Manami Ito, le violon pour vaincre la perte de son bras

Sa prestation a crevé l’écran à la cérémonie d’ouverture des Jeux paralympiques de Tokyo

L’archet fixé à sa prothèse de bras, Manami Ito a crevé l’écran avec son solo de violon à la cérémonie d’ouverture des Jeux paralympiques de Tokyo le 24 août. Une performance brève mais qui en disait long sur sa détermination.

« J’ai pensé que je pourrais ainsi exprimer ma gratitude à tous les gens qui m’ont aidée », explique à l’AFP cette ancienne para-athlète japonaise de 36 ans, au regard qui pétille et à la joie rayonnante, entourée des siens chez sa mère à Shizuoka (ouest de Tokyo).

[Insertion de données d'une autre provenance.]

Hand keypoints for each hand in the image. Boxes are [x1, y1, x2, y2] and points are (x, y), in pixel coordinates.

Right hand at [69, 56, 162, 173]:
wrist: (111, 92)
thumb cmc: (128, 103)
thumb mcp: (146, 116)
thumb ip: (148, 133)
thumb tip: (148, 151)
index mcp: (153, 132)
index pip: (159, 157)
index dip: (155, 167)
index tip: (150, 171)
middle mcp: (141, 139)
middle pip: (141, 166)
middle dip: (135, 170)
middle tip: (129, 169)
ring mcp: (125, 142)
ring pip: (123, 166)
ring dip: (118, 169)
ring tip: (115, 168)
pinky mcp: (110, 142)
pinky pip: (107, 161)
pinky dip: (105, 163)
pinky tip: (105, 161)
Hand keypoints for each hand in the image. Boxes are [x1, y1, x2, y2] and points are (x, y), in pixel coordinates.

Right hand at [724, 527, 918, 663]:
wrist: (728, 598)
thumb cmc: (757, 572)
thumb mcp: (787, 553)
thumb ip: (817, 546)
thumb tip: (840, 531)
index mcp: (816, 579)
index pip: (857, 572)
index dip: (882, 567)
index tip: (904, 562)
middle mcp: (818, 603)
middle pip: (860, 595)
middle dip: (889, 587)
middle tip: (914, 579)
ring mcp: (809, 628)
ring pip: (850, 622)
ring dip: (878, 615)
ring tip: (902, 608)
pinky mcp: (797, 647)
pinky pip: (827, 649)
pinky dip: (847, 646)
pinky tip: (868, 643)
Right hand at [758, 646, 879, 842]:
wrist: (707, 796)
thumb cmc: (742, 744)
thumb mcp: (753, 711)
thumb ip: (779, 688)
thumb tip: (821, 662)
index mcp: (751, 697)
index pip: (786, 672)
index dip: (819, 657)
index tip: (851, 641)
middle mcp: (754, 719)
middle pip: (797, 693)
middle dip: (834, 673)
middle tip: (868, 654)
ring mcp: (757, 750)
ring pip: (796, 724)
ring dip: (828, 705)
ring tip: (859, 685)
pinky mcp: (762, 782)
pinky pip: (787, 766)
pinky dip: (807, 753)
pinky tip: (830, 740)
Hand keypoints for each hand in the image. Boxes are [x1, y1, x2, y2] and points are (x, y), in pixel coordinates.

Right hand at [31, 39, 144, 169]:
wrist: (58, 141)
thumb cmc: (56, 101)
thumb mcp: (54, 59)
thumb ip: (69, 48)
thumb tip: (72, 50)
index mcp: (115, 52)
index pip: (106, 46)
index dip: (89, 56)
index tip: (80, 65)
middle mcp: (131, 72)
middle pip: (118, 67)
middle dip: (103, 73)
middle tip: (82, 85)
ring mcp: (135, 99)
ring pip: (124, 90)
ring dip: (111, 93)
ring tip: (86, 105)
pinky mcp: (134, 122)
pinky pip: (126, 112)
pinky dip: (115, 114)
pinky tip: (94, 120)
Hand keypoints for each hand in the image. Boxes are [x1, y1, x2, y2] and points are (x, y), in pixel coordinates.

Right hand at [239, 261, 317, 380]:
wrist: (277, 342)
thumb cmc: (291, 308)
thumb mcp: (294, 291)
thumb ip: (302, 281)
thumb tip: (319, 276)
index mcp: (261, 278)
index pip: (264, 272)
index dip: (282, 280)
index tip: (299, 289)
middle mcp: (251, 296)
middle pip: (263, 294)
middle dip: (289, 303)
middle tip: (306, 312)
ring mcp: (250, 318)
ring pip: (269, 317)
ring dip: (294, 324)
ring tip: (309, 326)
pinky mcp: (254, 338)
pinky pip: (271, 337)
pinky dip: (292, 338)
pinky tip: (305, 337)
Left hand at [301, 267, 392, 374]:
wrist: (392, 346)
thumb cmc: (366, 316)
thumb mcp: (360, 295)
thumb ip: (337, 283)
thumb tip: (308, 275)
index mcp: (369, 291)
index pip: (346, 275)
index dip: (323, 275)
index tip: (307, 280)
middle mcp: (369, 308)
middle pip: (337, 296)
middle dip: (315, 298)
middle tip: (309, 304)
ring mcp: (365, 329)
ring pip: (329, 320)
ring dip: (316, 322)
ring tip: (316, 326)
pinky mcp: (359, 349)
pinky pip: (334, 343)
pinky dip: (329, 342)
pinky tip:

A 20 ans, alors qu’elle a commencé des études d’infirmière, elle perd son bras droit sous la roue d’un camion dans un accident. Le choc psychologique est terrible pour la jeune fille qui pense son avenir brisé.
« Je me suis dit que je resterais enfermée chez moi à vie. Je ne voulais pas que mes amis et voisins voient mon corps, ni qu’ils apprennent ce qui m’était arrivé, alors je ne sortais plus », se souvient-elle.
« Mais j’ai aussi vu que mes parents souffraient (…) Je me suis rendu compte que je ne pourrais pas les faire sourire si je ne souriais pas moi-même ».

Alors qu’elle est encore à l’hôpital, celle qui enfant « détestait perdre ou échouer » se jure de se remettre au violon, pour sa mère qui l’avait encouragée à en jouer quand elle était petite.
Elle essaie d’abord l’archet fixé à un pied avec des adhésifs. En 2009 elle finit par obtenir une prothèse de bras spécialement conçue pour qu’elle puisse jouer du violon, mais il lui faudra encore plusieurs années pour maîtriser la technique et oser jouer en public.

Manami Ito donne de l’impulsion à sa prothèse et à l’archet en roulant son épaule droite, un mouvement guère conventionnel pour jouer de cet instrument. Et pourtant, des notes en jaillissent, aussi fragiles que belles.
A chaque défi qu’elle se lance, le scepticisme de certains ne fait qu’accroître sa motivation: « Je veux montrer au monde que ce n’est pas parce que personne ne l’a fait que je ne peux pas le faire. »
C’est ainsi qu’elle a repris ses études, non sans difficultés, devenant en 2007 la première infirmière avec une prothèse de bras au Japon.

« La première prothèse de bras que j’ai eue n’était qu’un bras de mannequin, juste pour l’apparence (…) Au bout d’un moment j’ai réalisé que (cela) ne me serait d’aucune aide ».
Elle remue ciel et terre pour qu’on lui fabrique une prothèse manipulable, capable de l’aider pour son travail. Une fois diplômée, elle décide exprès de travailler loin de chez ses parents, à Kobe (ouest du Japon), pour prendre son autonomie.

A Kobe, la jeune femme redécouvre une autre de ses passions d’enfance, la natation, et décide rapidement de devenir para-athlète, s’entraînant après son travail.

Elle participe aux Jeux paralympiques de Pékin-2008 et Londres-2012, se hissant trois fois dans des finales sous son nom de jeune fille, Nomura. Sans décrocher de médaille, mais son principal objectif était ailleurs.
Au départ, « je ne voulais pas que quiconque voie mes cicatrices, la partie la plus vulnérable de mon corps. Mais j’ai commencé à penser à les exposer aux autres, sans quoi j’avais le sentiment que je ne pourrais jamais devenir forte (…). C’est pourquoi j’ai volontairement choisi la natation ».

Depuis son mariage en 2015, elle a cessé d’être infirmière et vit avec son mari à Itami, entre Kobe et Osaka, élevant leurs deux filles âgées de deux et cinq ans. Elle donne aussi des conférences sur son parcours, qu’elle conclut en jouant quelques airs au violon.

« La vie ordinaire que l’on tient pour acquise peut être détruite en quelques secondes (…) J’ai appris à quel point je suis chanceuse avec ce que j’ai déjà. Je dois apprécier les gens qui m’entourent, chérir la vie chaque jour. »
Son nouveau défi: faire qu’en grandissant, ses filles expliquent naturellement à leurs camarades qu' »être normal diffère d’une personne à l’autre et d’une famille à l’autre ».